● **About this task**: Using the records below, filter for lines that contain the string "trabajo" and copy them out.

● **Data**:
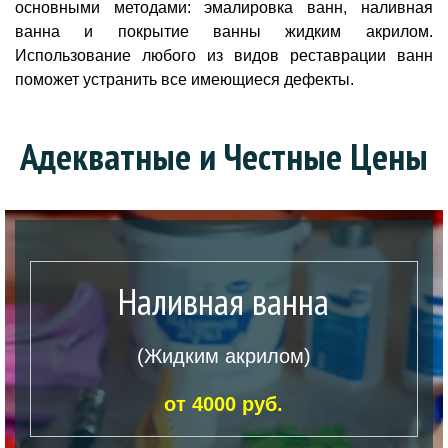
основными методами: эмалировка ванн, наливная
ванна и покрытие ванны жидким акрилом.
Использование любого из видов реставрации ванн
поможет устранить все имеющиеся дефекты.
Адекватные и Честные Цены
Наливная ванна
(Жидким акрилом)
от 4000 руб.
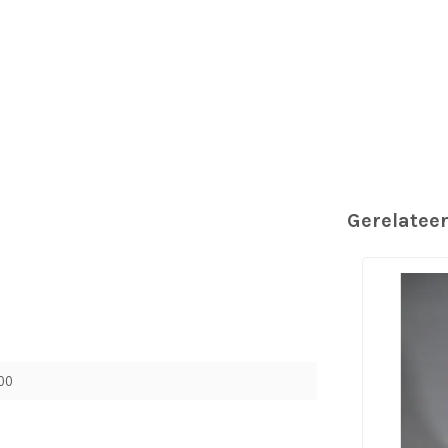
Gerelatee
00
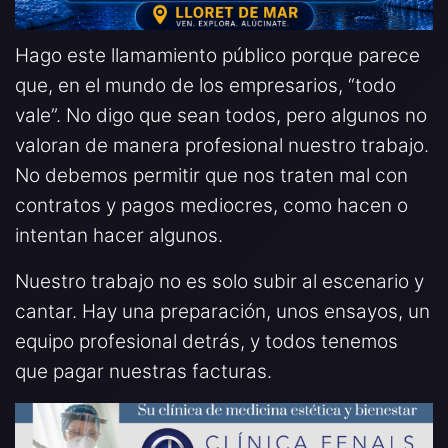
Hago este llamamiento público porque parece
que, en el mundo de los empresarios, “todo
vale”. No digo que sean todos, pero algunos no
valoran de manera profesional nuestro trabajo.
No debemos permitir que nos traten mal con
contratos y pagos mediocres, como hacen o
intentan hacer algunos.
Nuestro trabajo no es solo subir al escenario y
cantar. Hay una preparación, unos ensayos, un
equipo profesional detrás, y todos tenemos
que pagar nuestras facturas.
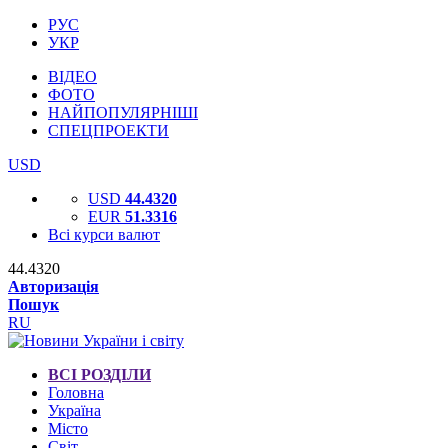
РУС
УКР
ВІДЕО
ФОТО
НАЙПОПУЛЯРНІШІ
СПЕЦПРОЕКТИ
USD
USD
44.4320
EUR
51.3316
Всі курси валют
44.4320
Авторизація
Пошук
RU
ВСІ РОЗДІЛИ
Головна
Україна
Місто
Світ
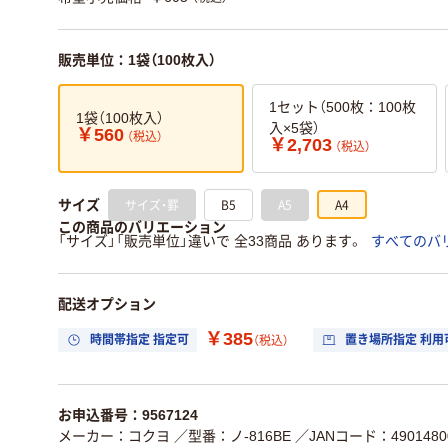
販売単位：1袋（100枚入）
1セット（500枚：100枚
1袋（100枚入）
入×5袋）
￥560
（税込）
￥2,703
（税込）
サイズ・罫
B5
A5
A4
サイズ
この商品のバリエーション
「サイズ」「販売単位」違いで 全33商品 あります。
すべてのバ
配送オプション
￥385
時間帯指定 指定可
置き場所指定 利用
（税込）
お申込番号：9567124
メーカー：コクヨ
／型番：ノ-816BE
／JANコード：49014800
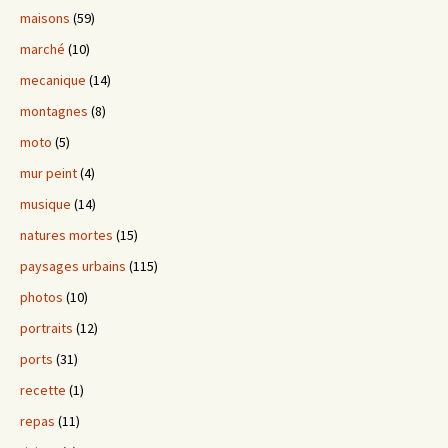
maisons
(59)
marché
(10)
mecanique
(14)
montagnes
(8)
moto
(5)
mur peint
(4)
musique
(14)
natures mortes
(15)
paysages urbains
(115)
photos
(10)
portraits
(12)
ports
(31)
recette
(1)
repas
(11)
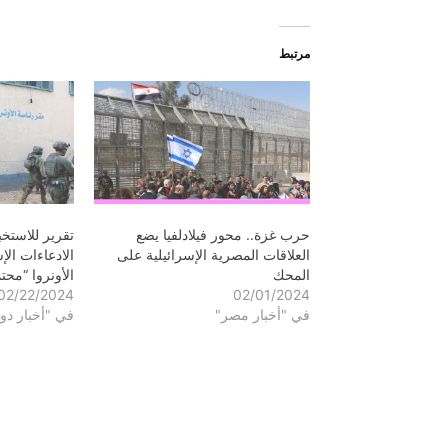
مرتبط
حرب غزة.. محور فيلادلفيا يضع
تقرير للاستخب
العلاقات المصرية الإسرائيلية على
الادعاءات ال
المحك
الأونروا “محت
02/22/2024
02/01/2024
في "أخبار مصر"
في "أخبار دول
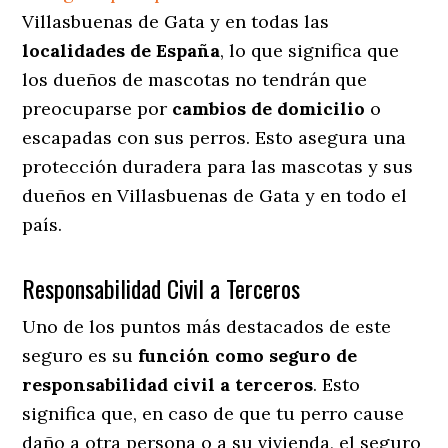
Villasbuenas de Gata y en todas las
localidades de España
, lo que significa que
los dueños de mascotas no tendrán que
preocuparse por
cambios de domicilio
o
escapadas con sus perros
. Esto asegura una
protección duradera para las mascotas y sus
dueños en Villasbuenas de Gata y en todo el
país.
Responsabilidad Civil a Terceros
Uno de los puntos más destacados
de este
seguro es su
función como seguro de
responsabilidad civil a terceros
. Esto
significa que, en caso de que tu perro cause
daño a otra persona o a su vivienda, el seguro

● **Task response**:
valoran de manera profesional nuestro trabajo.
Nuestro trabajo no es solo subir al escenario y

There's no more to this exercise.